Using SemVec AI for Detecting Agentic Drifts

Session track: Modern Applications

Session time:

Session description:

Semantic Drift Detection in Agentic Systems Using SemVec AI and Neo4j As AI agents operate across extended multi-topic conversations, semantic drift — the gradual divergence of an agent's active context from its intended domain — represents one of the most critical and least visible failure modes in production agentic systems. This paper presents a hybrid architecture combining SemVec AI's Persistent Semantic State with Neo4j's graph-based knowledge representation to detect and recover from semantic drift autonomously.
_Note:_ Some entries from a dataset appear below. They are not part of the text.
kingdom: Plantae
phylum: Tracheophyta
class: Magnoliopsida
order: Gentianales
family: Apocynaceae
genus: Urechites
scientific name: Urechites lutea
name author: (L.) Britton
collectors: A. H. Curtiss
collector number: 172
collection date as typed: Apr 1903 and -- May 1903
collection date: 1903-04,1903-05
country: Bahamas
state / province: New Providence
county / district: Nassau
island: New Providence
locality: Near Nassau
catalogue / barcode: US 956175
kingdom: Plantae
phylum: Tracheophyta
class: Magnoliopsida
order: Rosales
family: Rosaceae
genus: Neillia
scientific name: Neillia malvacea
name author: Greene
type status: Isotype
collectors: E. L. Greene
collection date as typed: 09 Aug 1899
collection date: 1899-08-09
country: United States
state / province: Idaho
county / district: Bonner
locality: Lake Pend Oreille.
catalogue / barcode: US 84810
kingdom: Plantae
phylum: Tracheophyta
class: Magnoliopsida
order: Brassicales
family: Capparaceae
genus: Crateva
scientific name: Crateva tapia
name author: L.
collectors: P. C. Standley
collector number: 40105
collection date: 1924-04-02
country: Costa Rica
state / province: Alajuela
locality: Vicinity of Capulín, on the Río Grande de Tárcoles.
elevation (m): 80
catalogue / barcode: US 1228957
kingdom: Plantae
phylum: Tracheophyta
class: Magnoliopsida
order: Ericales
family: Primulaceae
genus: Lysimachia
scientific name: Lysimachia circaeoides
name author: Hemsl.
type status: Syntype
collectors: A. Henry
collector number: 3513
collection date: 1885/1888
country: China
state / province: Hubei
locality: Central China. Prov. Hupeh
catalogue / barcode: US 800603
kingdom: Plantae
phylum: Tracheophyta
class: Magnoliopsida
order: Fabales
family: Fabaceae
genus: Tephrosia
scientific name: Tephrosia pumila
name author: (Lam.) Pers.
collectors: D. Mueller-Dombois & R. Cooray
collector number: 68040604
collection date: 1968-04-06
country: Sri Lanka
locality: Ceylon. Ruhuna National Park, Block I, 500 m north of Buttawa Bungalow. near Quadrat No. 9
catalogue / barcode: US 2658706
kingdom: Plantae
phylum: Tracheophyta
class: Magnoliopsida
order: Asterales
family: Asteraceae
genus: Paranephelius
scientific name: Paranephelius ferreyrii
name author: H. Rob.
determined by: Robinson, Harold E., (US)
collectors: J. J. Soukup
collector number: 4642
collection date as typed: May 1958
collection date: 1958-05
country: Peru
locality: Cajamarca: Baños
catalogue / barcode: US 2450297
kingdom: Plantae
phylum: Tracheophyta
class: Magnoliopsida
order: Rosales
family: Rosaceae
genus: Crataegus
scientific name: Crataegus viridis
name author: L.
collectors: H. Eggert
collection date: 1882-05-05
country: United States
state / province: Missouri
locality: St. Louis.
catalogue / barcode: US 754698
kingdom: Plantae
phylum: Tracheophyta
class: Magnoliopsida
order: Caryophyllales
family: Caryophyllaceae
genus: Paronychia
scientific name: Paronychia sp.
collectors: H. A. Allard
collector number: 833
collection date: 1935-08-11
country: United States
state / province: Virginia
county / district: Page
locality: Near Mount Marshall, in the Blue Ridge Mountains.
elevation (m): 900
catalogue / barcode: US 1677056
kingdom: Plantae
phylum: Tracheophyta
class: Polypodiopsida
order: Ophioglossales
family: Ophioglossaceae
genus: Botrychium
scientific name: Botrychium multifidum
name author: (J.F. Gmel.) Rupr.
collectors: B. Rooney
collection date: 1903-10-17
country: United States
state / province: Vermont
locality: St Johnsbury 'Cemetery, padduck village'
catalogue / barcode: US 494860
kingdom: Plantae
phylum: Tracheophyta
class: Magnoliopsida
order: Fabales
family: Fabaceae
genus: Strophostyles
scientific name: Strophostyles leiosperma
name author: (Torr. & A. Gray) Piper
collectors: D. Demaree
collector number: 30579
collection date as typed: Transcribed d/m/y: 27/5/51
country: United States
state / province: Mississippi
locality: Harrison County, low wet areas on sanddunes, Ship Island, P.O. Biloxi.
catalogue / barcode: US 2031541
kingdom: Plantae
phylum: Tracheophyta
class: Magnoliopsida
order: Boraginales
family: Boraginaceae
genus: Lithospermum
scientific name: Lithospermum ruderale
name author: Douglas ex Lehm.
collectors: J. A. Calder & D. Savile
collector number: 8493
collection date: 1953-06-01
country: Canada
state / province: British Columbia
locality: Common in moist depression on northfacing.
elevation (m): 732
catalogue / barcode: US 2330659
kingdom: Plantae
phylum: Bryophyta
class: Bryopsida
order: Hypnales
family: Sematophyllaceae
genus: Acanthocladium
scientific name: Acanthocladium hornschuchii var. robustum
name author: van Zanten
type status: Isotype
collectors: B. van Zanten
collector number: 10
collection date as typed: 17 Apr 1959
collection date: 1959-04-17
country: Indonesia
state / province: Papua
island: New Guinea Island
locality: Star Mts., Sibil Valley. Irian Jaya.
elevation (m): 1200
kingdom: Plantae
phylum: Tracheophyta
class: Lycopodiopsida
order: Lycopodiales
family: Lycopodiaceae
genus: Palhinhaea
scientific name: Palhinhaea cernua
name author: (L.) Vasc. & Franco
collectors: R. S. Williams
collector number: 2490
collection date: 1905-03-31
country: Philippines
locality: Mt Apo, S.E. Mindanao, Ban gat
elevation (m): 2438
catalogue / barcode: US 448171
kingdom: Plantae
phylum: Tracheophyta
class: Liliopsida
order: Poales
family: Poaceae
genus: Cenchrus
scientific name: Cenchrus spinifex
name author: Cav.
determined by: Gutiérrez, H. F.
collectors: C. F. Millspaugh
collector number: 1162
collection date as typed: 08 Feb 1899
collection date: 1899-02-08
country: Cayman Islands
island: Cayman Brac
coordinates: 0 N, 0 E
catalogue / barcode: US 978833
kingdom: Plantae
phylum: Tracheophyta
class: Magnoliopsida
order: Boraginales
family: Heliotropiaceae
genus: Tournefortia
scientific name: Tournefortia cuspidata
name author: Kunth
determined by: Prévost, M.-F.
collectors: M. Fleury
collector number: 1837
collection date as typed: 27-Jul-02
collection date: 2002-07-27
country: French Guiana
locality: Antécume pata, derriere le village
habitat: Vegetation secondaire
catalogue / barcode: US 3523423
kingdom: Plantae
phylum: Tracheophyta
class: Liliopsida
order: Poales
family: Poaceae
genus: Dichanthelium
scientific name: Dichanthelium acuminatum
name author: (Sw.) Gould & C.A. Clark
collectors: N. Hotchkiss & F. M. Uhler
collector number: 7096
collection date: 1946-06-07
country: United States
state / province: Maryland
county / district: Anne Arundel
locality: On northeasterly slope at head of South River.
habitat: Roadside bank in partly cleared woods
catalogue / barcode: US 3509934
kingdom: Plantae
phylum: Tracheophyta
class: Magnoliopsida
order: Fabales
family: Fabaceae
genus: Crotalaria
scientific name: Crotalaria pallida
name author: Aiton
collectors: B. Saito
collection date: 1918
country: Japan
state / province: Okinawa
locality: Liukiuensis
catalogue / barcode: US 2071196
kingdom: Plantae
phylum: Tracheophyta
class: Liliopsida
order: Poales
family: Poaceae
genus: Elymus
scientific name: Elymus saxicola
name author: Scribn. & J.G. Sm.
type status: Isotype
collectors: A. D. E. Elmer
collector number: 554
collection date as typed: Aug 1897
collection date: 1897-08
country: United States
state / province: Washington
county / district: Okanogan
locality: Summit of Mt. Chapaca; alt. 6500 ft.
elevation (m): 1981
SemVec continuously compresses conversational history into a fixed-size semantic state vector, tracking phase transitions and computing turn-by-turn similarity scores. When the adaptive memory weight β drops sharply or semantic similarity falls below threshold, a drift event is flagged — without human intervention. Neo4j provides structural grounding: where SemVec detects that something has shifted semantically, Neo4j identifies what has shifted in the knowledge graph — which entities left scope, which relationships were severed, which new clusters are forming. Together they produce a drift signal that is both semantically aware and graph-anchored — interpretable, actionable, and recoverable through three strategies: soft β realignment, hard context reset, or cross-agent consensus correction via the SemVec Cortex cluster protocol. Validated across four maximally distant domains, the system achieved 100% autonomous drift detection accuracy across 50 conversation turns with no manual intervention.

Speaker

photo of Johannes Sommer

Johannes Sommer

Head of Sales & Co-Founder, SemVec AI

Johannes brings together deep expertise in innovation management and digital product scaling with something few in the industry can claim — direct access to a thriving community of 4,500 AI experts across Germany. As the architect of one of the country's most active AI practitioner networks, he sits at the intersection of cutting-edge research, enterprise adoption and hands-on implementation. His work bridges the gap between AI innovation and real-world business impact, making him a trusted voice for organizations navigating the shift toward intelligent, agentic systems.